The team had a challenge for Joey for his next visit.

“‘Joey, if you walk out onto the field next year, I’ll bring a limo to pick you up at the hotel,” recalled Joey.

Former Auburn standout Lionel ‘Little Train’ James remembers that second trip a year later.

“We see him and he’s walking, not in a wheelchair. The whole team turned around and looked. Dan Fouts said ‘I can’t believe it! I can’t believe he’s walking. That ain’t the same guy!'” said James.

He beat the odds, walking and talking a year out from tumor surgery and inspired NFL players while doing so.

The film in the works about his life? It happened from a chance meeting in the grocery store parking lot with a customer turned filmmaker.

Here’s a sneak peak of the documentary:

Dana Abercrombie was in third grade at St. Rose Academy when Joey was diagnosed with his brain tumor. She remembers him always smiling, always happy.

“It had been 20 years since I’d seen Joey. I knew him because we went to grammar school together,” Abercrombie said.

“Kids even referred to Joey as the Lazarus kid. He came back from the dead. He defied all odds. He proved everybody wrong,” Dana added.

Dana followed Joey around for 12 years, getting video and gathering a binder full of notes and pictures. As an amateur filmmaker she learnt as she went.

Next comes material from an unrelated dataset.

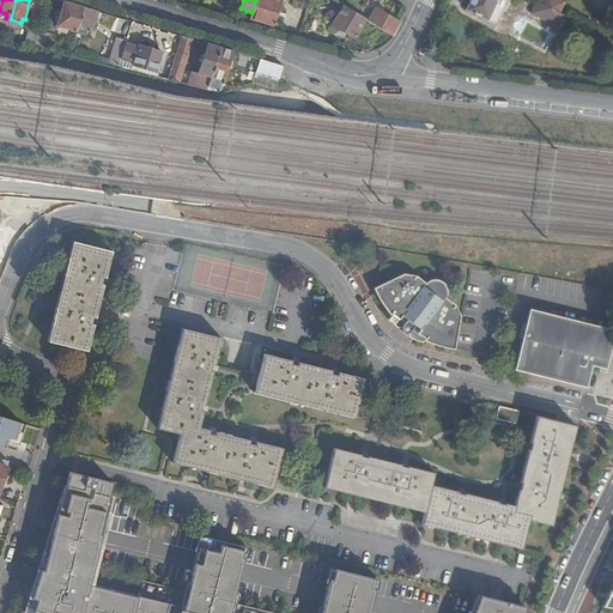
[(249,19),(274,28),(278,17),(283,1),(277,0),(255,0),(252,12),(249,19)]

“A stay-at-home mom Publix customer who started this project and had no idea the cost associated with it. So, what I’ve done for several years is take it as far as I could take it on my own. Now, I just need support from the public who loves and embraces Joey as I do to make this happen,” said Abercrombie.

John Lee Bruno is using his nonprofit, United for Life, to get support to finish the film in its last stage of production. They need to cover a musical score, final editing, colorization and distribution.

“It’s not just for me. I want people to see my story, but I want them to see the way God has worked in my life,” Joey said about the project.